* Start Records shown *

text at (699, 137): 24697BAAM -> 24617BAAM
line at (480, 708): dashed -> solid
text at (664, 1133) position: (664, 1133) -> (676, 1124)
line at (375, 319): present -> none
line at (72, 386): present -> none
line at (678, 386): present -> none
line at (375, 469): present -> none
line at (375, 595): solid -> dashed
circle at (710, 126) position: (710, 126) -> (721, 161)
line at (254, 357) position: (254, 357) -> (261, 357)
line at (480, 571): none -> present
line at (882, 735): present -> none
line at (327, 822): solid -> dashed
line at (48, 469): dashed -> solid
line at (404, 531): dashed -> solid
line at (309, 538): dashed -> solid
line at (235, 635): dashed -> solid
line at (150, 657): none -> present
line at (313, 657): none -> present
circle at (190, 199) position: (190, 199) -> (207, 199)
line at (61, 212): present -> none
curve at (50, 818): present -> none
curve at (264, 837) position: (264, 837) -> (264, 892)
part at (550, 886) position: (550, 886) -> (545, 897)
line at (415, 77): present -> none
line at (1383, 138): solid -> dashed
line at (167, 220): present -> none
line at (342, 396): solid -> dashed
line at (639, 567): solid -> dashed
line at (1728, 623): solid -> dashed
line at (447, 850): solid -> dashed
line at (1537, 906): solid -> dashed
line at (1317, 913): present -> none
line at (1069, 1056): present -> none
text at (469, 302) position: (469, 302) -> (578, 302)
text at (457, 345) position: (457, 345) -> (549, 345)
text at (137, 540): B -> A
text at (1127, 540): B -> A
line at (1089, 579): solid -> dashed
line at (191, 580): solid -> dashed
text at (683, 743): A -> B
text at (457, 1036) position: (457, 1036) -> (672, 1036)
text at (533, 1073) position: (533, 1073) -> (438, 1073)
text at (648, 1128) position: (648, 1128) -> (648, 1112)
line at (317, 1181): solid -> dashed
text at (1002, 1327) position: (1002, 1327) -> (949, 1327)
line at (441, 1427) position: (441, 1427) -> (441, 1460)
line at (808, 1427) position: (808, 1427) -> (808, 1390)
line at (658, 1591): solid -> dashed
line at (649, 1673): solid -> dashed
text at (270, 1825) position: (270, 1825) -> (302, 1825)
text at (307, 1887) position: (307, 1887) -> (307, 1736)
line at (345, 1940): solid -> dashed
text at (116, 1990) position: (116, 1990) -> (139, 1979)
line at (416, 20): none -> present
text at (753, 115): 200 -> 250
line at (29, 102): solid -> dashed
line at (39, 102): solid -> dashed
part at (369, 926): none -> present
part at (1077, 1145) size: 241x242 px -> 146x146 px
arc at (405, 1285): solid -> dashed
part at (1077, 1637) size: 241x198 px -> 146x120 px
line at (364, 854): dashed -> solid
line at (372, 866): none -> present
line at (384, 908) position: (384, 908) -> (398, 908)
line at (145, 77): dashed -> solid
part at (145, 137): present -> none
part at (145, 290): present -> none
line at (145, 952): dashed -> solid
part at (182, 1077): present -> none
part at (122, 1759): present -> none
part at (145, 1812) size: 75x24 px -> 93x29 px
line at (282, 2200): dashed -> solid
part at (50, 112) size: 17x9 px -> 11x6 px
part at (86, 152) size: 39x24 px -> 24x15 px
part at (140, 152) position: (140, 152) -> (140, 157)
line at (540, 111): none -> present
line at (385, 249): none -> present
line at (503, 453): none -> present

* End Records shown *

** Exercise task **
Reproduce the listing verbatim, from its first line through the line containing "line at (235, 635): dashed -> solid", with both ends included.

** The reply **
text at (699, 137): 24697BAAM -> 24617BAAM
line at (480, 708): dashed -> solid
text at (664, 1133) position: (664, 1133) -> (676, 1124)
line at (375, 319): present -> none
line at (72, 386): present -> none
line at (678, 386): present -> none
line at (375, 469): present -> none
line at (375, 595): solid -> dashed
circle at (710, 126) position: (710, 126) -> (721, 161)
line at (254, 357) position: (254, 357) -> (261, 357)
line at (480, 571): none -> present
line at (882, 735): present -> none
line at (327, 822): solid -> dashed
line at (48, 469): dashed -> solid
line at (404, 531): dashed -> solid
line at (309, 538): dashed -> solid
line at (235, 635): dashed -> solid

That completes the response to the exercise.